Start your list with the most recent role first. Include the job title, employer, dates in the job role , your responsibilities and your achievements in the role, if appropriate. The prospective employer would like to see the experience you have gained in previous roles to see if you are qualified for the new role. There's no need to include work history that's over 10 years old if it will make your CV too long.


This is a perfect opportunity to sell your skills to the employer. List all relevant skills to the job in question and how you could apply these to the new role. Use skill keywords to get the recruiter to notice you. Remember to highlight specific skills that were identified in the job advertisement or description. 

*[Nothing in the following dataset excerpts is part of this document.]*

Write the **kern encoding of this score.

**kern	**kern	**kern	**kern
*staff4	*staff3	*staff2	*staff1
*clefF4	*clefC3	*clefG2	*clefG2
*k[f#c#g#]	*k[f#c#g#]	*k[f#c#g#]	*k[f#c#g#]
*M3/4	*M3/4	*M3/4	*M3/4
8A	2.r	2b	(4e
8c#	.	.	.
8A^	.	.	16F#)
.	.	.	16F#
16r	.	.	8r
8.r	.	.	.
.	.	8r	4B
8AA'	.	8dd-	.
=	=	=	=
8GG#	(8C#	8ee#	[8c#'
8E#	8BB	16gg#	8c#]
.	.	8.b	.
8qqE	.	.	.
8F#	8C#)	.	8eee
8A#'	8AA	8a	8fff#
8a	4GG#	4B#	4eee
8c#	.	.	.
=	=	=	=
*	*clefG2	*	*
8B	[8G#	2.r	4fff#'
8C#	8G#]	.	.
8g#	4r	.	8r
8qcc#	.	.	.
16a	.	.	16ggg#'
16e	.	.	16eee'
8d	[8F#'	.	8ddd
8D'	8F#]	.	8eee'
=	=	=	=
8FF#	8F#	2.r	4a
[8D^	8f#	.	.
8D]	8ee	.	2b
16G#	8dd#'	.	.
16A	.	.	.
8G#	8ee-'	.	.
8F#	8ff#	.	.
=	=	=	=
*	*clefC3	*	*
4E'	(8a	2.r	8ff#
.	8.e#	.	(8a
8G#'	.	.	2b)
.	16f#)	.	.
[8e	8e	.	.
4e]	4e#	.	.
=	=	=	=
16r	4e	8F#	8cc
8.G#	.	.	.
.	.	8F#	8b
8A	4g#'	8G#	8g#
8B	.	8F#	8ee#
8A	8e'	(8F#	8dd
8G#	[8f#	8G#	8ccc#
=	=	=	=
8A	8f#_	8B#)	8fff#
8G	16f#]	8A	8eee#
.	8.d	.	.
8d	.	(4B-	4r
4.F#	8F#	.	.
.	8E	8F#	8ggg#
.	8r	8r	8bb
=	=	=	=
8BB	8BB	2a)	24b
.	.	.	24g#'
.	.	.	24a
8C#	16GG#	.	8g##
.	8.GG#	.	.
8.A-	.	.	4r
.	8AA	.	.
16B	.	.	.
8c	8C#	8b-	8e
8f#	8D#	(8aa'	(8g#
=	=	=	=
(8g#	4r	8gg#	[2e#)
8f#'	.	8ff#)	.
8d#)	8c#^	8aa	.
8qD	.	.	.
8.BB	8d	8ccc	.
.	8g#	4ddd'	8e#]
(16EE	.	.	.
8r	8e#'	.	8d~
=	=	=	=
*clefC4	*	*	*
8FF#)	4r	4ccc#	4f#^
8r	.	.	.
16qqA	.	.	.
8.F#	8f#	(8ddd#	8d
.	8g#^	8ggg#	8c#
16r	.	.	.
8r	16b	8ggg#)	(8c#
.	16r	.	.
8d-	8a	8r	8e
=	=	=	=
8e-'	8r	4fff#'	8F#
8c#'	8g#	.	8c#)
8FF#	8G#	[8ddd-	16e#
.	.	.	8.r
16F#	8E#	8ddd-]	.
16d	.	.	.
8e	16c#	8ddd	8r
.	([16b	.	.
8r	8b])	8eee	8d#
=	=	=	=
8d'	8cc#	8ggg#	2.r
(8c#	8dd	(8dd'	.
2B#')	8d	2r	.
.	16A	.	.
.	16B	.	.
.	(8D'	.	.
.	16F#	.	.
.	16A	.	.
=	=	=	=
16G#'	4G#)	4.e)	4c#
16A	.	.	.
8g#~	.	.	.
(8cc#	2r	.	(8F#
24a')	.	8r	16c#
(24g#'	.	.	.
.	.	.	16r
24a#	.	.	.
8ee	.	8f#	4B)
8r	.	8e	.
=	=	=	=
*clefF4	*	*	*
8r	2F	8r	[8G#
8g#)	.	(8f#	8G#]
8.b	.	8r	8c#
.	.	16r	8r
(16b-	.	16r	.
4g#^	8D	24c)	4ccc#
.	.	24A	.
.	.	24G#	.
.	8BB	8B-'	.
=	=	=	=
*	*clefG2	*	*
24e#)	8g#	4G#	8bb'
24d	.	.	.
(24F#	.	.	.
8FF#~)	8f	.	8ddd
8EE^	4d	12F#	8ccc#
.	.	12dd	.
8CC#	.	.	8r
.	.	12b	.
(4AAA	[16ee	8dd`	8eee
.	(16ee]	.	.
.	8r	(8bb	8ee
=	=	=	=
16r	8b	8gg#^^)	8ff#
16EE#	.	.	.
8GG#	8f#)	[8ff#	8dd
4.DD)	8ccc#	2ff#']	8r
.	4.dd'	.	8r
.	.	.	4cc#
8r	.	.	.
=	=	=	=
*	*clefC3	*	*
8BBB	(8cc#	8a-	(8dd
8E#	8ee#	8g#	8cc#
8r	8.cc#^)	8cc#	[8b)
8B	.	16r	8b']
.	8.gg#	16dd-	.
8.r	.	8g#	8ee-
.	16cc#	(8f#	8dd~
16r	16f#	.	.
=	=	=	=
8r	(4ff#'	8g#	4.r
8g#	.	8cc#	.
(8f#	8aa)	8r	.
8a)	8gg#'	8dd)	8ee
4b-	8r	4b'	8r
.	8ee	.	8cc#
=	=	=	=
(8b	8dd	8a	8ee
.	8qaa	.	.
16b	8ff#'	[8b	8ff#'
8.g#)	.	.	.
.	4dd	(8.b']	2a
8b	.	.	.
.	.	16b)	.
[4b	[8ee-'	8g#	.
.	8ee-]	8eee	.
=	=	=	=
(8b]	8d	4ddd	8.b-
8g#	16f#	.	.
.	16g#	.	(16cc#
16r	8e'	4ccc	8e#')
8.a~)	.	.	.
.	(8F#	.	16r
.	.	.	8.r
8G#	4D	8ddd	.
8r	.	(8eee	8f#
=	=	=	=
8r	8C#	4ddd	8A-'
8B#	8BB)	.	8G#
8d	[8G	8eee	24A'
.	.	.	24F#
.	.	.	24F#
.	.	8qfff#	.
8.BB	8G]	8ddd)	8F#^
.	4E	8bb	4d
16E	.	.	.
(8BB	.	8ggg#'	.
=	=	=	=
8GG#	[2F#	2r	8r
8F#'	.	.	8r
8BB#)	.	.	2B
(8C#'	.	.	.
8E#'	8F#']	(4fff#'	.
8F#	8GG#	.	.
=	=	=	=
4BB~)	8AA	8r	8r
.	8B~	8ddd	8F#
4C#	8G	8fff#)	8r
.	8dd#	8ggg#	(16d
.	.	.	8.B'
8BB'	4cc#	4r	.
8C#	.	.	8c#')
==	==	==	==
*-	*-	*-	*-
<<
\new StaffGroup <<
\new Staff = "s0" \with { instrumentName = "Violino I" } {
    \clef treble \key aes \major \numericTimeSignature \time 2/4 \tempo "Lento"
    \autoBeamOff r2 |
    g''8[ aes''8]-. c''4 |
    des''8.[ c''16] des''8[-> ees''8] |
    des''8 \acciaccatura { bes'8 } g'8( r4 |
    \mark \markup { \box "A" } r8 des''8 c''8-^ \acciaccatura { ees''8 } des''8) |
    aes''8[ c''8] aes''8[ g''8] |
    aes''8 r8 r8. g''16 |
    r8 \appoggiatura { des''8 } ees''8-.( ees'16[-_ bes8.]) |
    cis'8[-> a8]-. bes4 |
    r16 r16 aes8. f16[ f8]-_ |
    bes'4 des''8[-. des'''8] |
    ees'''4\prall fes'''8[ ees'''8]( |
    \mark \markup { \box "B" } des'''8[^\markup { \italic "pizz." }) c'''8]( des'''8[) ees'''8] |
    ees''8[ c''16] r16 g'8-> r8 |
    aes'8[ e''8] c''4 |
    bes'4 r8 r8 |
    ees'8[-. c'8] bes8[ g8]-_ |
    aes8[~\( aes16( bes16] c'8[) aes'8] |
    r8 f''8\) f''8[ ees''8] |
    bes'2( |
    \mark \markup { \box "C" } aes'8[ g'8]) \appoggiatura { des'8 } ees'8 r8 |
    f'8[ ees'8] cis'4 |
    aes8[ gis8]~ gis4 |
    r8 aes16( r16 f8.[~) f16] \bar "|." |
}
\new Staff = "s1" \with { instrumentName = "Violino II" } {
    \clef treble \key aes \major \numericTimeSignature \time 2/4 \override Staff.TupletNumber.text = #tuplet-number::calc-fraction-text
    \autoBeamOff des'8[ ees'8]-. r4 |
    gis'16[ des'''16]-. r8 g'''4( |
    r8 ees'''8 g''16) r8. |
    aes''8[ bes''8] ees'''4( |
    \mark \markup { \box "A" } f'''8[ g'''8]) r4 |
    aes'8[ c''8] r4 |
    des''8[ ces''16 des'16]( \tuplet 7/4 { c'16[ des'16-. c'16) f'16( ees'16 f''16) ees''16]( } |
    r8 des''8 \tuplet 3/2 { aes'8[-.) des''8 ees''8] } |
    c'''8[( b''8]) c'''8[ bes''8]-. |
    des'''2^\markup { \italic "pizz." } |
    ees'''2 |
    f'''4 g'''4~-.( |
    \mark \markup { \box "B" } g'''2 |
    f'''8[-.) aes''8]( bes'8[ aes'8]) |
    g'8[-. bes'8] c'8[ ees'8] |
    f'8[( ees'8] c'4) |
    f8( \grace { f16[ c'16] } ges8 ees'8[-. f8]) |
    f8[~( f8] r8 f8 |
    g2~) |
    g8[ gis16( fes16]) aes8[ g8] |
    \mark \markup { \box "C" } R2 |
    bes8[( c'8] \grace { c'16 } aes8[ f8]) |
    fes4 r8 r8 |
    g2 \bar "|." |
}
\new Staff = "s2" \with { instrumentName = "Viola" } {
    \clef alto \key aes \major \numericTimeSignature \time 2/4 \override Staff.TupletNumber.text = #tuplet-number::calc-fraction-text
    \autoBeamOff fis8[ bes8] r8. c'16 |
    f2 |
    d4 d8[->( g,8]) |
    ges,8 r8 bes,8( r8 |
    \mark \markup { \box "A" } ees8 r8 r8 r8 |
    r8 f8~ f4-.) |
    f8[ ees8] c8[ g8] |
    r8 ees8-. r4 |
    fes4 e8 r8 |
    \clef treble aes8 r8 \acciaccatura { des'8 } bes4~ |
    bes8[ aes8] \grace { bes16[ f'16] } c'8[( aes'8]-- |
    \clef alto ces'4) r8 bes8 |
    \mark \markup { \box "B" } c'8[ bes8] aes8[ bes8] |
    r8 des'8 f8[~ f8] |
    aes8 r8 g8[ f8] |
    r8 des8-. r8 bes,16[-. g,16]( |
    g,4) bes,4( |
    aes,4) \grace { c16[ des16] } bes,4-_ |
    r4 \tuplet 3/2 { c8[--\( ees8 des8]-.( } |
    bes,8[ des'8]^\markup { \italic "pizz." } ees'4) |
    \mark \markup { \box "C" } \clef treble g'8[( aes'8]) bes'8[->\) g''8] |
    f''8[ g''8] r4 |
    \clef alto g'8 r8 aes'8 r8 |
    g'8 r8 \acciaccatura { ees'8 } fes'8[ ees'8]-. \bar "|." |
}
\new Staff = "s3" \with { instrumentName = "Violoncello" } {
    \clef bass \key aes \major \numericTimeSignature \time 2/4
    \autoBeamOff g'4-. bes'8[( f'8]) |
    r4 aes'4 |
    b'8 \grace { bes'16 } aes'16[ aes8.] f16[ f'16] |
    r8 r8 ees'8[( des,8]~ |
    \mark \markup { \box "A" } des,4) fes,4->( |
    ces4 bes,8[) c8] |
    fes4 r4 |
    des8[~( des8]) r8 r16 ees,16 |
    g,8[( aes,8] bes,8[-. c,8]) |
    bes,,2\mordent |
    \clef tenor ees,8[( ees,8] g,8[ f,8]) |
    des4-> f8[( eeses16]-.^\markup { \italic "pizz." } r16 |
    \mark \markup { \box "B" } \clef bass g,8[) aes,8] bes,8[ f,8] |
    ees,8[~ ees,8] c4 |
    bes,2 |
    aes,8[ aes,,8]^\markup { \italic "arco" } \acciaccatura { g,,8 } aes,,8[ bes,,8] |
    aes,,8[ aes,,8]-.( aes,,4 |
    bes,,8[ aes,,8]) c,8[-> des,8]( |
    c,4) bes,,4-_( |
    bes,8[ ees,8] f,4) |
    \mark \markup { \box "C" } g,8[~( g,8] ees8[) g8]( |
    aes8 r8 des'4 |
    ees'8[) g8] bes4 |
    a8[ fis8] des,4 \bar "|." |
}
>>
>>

Interests and achievements

Use this section to tell the employer a bit about yourself and include any personal achievements that you feel could be of benefit to your new role.


The employer will want to take references from ideally previous employers, colleagues or the place where you took further education. Do not feel obliged to list your references on your CV but you should make a note that references are available on request.  

Writing your CV

  • Ensure your CV is well structured and looks professional
  • Use keywords that were used in the job ad including the job title 
  • Keep the design simple with no graphics
  • Save in .doc, .docx, or .txt format, if possible
  • Your CV should be kept to two sides of A4. To help you keep your CV short enough, only include relevant information
  • Don't include experience over 10 years old if it will make your CV too long
  • Use clear headings and neat formatting to help guide the recruiter’s eyes over your document 
  • Double check your finished CV for spelling and grammar and ask someone to proofread the document for you too

Make sure that you’ve read and understood the requirements of the job that you’re applying for. Tailoring your CV for each individual application will not only give you the opportunity to highlight why you would be suitable but shows the employer how much you want the opportunity to impress them.

The main thing to remember is that the content is much more important than the design. As long as you’ve included all the main points and presented it clearly you’re on the right track.